Creating and sustaining a supportive community takes work. Even the most ‘radical’ groups among us are often not good at affirming one another, making space for differing narratives, or making sure activism is a common goal and not a competition. We are only human - our work is never in stasis and we can always do better. Since we know acutely the discomfort of being both excluded from broader society and excluded from the political communities and movements meant to be championing our rights, it is important that we deal with one another with self-awareness toward all of our mutual growth and challenges. My community, friends, lovers, partners, and family have led me to reevaluate my ideas about professionalism, love, work, life, interaction, and what I actually want from these scenarios. If I was naïve because of a lack of context, seeing others survive and thrive in nontraditional existence made these choices seem less painful and more possible.

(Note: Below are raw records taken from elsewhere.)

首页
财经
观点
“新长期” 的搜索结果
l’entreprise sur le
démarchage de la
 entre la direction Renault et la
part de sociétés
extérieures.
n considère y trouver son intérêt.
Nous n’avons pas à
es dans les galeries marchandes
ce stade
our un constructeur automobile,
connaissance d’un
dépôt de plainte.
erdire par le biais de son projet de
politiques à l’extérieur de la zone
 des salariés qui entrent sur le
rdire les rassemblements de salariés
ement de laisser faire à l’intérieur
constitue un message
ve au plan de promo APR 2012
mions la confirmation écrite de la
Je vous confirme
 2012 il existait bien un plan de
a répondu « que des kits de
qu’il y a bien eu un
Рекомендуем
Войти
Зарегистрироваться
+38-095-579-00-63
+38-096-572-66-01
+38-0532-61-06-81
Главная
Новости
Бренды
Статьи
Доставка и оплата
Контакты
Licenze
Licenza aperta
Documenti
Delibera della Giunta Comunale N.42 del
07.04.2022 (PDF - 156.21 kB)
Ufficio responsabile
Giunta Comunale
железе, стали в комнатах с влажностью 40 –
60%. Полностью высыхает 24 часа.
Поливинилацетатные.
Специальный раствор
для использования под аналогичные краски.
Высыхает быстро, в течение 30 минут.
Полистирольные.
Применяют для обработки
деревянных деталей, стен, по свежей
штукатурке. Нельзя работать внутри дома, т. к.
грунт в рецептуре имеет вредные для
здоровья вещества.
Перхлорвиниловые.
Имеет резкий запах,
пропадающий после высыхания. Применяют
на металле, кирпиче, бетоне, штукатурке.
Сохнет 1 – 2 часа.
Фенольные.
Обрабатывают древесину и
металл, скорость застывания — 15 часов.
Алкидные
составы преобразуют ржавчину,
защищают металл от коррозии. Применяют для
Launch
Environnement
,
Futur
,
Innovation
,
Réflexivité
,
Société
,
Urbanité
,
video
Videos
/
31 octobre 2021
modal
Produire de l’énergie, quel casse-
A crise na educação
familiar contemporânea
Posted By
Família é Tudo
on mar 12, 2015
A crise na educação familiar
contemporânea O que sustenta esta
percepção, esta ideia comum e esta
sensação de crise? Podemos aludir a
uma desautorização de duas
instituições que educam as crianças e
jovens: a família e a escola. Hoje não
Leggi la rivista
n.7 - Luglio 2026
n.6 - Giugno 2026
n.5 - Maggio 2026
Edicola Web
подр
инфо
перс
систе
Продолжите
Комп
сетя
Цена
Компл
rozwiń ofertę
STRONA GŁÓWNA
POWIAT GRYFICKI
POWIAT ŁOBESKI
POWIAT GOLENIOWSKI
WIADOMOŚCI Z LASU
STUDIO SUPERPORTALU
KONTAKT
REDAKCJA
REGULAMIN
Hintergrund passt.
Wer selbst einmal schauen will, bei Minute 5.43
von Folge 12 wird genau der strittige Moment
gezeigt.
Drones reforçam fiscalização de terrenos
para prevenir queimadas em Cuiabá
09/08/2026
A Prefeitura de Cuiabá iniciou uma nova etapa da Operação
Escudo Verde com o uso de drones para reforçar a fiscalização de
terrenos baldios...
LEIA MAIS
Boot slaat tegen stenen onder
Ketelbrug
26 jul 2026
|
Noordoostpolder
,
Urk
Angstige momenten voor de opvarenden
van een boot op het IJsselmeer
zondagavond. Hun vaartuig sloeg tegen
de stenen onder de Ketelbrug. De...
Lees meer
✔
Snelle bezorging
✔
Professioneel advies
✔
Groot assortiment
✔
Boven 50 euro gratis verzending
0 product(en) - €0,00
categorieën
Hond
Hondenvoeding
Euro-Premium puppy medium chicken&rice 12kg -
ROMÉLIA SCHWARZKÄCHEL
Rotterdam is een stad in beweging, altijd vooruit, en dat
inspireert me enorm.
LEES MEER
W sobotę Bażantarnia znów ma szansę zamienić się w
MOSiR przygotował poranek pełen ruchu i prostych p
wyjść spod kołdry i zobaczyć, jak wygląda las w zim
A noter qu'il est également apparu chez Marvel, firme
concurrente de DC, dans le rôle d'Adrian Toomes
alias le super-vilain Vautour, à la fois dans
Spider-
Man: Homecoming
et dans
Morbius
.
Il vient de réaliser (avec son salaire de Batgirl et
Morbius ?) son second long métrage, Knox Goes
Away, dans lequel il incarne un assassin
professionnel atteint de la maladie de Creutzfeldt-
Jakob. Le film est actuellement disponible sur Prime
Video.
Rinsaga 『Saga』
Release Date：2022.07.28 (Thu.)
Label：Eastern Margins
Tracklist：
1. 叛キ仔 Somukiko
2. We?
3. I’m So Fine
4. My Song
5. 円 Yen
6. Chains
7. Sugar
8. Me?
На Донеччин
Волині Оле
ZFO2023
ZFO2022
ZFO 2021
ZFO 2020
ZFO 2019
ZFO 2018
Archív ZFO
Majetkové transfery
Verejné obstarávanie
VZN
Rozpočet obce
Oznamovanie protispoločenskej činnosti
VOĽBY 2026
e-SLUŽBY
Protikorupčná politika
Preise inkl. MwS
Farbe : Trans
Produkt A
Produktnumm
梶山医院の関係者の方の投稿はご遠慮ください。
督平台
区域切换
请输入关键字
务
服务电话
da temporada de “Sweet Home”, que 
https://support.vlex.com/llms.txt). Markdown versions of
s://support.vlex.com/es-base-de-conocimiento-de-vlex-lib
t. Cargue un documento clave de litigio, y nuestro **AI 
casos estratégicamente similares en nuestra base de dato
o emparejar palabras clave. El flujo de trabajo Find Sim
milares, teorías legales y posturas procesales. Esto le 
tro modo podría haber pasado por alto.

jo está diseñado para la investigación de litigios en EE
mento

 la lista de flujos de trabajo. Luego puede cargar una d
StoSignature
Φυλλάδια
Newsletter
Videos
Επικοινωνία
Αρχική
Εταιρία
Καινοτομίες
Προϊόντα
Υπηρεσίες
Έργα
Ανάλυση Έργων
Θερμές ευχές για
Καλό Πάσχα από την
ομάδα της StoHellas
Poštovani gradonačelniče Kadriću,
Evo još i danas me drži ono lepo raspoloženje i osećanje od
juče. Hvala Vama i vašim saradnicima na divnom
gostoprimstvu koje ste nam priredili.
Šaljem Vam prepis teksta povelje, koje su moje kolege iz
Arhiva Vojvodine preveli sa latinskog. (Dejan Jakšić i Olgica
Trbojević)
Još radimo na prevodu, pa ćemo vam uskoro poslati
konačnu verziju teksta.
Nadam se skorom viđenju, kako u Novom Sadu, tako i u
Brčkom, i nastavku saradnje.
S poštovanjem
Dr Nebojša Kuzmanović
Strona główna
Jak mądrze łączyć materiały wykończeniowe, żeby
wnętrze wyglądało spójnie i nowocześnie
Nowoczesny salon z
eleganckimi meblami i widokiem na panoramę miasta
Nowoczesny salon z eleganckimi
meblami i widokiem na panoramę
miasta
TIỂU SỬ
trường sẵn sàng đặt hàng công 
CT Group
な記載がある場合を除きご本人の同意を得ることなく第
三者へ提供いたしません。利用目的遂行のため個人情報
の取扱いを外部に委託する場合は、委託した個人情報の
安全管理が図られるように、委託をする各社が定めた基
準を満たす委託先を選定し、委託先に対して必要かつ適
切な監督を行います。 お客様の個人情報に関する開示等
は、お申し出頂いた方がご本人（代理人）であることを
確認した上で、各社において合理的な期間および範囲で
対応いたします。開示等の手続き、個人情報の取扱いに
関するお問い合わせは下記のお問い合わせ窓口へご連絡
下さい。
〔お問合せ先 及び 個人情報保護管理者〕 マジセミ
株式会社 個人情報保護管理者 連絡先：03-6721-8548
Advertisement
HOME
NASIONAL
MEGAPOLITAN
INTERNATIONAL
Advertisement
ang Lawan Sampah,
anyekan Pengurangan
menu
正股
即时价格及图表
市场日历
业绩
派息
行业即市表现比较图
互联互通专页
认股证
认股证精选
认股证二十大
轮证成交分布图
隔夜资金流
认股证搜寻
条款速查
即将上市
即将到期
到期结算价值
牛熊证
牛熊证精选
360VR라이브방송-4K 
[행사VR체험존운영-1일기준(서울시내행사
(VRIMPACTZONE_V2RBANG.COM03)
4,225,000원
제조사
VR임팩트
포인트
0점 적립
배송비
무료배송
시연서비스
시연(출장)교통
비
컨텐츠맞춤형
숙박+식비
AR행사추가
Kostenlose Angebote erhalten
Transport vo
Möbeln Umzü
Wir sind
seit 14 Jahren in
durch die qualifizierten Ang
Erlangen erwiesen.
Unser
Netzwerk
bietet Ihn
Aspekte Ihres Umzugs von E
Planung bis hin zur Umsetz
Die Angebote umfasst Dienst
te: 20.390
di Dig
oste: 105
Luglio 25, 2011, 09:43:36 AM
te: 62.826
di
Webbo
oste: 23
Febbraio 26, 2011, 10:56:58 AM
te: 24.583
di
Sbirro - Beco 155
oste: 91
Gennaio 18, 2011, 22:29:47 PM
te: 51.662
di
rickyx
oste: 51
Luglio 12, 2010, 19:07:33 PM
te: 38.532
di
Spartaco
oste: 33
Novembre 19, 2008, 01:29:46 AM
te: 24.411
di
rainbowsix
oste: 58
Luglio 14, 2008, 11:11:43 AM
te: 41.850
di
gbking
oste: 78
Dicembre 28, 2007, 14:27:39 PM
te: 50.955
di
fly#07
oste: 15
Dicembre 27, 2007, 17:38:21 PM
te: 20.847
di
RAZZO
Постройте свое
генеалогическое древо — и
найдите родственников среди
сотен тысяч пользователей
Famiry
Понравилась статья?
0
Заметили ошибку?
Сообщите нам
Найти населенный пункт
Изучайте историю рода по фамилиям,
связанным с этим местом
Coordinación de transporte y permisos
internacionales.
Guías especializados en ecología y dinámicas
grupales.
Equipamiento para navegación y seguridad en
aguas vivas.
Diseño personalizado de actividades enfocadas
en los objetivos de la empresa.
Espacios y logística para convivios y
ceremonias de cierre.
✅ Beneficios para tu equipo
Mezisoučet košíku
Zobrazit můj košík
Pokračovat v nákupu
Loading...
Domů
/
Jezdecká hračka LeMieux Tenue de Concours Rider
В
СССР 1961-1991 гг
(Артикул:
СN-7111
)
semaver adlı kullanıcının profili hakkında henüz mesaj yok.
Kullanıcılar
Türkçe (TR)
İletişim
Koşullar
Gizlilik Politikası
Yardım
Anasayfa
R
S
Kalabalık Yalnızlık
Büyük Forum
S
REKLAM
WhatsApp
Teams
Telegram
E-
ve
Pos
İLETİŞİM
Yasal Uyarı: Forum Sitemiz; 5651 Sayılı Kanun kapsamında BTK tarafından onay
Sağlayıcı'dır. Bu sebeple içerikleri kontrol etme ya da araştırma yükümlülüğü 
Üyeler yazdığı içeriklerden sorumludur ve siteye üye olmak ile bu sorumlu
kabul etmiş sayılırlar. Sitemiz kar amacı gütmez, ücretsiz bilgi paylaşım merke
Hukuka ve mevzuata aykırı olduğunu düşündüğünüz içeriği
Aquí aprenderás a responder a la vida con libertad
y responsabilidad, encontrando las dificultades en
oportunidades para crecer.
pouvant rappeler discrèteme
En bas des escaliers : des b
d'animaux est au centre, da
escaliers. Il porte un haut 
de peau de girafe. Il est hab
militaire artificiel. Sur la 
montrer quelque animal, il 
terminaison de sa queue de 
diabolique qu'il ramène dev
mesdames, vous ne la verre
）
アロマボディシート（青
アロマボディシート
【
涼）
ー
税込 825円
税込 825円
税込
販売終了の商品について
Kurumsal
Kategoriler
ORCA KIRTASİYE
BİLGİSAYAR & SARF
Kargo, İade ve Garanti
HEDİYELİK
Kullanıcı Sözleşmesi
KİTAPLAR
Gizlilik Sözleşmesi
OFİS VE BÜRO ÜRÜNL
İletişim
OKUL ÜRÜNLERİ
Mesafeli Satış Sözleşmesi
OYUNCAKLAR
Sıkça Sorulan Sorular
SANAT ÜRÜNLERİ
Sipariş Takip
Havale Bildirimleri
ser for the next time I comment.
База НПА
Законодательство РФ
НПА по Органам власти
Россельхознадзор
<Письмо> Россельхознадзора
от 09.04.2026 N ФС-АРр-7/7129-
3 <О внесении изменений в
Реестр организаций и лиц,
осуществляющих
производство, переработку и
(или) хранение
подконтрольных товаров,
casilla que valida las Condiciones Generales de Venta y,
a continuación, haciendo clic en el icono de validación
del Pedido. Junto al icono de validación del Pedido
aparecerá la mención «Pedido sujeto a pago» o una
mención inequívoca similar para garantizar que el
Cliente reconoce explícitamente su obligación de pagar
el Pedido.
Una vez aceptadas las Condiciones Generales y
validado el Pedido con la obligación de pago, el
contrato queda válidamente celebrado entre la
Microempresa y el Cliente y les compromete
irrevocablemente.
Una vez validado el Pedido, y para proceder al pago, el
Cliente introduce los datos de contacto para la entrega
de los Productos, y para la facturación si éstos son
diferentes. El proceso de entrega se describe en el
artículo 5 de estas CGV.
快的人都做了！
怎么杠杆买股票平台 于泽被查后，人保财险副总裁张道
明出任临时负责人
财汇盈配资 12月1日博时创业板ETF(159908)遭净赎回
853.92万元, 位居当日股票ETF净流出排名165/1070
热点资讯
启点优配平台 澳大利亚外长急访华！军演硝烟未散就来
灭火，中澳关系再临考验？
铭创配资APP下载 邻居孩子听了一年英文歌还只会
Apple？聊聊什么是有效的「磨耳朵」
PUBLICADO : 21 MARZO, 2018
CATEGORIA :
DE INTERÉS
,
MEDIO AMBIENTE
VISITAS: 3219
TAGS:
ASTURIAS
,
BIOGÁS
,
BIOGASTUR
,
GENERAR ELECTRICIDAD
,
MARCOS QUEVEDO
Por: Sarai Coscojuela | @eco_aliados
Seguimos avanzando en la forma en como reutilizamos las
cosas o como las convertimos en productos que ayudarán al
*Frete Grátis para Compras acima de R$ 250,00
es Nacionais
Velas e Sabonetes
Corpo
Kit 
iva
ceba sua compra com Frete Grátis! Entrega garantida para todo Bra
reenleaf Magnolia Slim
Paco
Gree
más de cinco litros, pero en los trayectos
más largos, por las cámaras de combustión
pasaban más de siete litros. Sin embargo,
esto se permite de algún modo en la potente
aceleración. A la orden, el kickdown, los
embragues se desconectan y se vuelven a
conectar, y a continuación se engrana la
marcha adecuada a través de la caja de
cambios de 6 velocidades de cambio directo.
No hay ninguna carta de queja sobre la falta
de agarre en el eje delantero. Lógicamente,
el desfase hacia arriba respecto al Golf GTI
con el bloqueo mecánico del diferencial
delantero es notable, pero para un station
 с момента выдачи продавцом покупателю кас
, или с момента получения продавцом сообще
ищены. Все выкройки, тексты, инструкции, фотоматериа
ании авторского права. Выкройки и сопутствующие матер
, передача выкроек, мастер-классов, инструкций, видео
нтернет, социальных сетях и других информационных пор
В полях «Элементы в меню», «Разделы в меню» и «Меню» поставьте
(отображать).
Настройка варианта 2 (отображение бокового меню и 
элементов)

My bitterness after the Supreme Court decision may stem in part from looking at editorials about how the U.S. now legally acknowledges ‘all families’, and knowing that definition of family cannot include the one I have chosen. In my experience with polyamorous relationships, marriage is a bit of a running joke because we have no way of pretzeling ourselves into it – never mind that I do not want the state involved in my romantic life, or that I do not see the dividing lines between friendship, romance, and sex as exclusive enough to sign a contract on. This version of what a family should look like leaves behind many different types of people who are already marginalized; whose families don’t fit the mold either by circumstance, chance, or choice. We are capable of supporting one another: of not enforcing the status quo upon others in order to save ourselves, being critical of the positions we come from, and breaking down barriers to build necessary relationships with one another. I refuse to believe that in the face of this push toward finite definitions of our queerness, our community support structures are no longer necessary. My queerness, our queerness, represents infinite possibilities, and the possibilities our communities allow us are still vital to survival.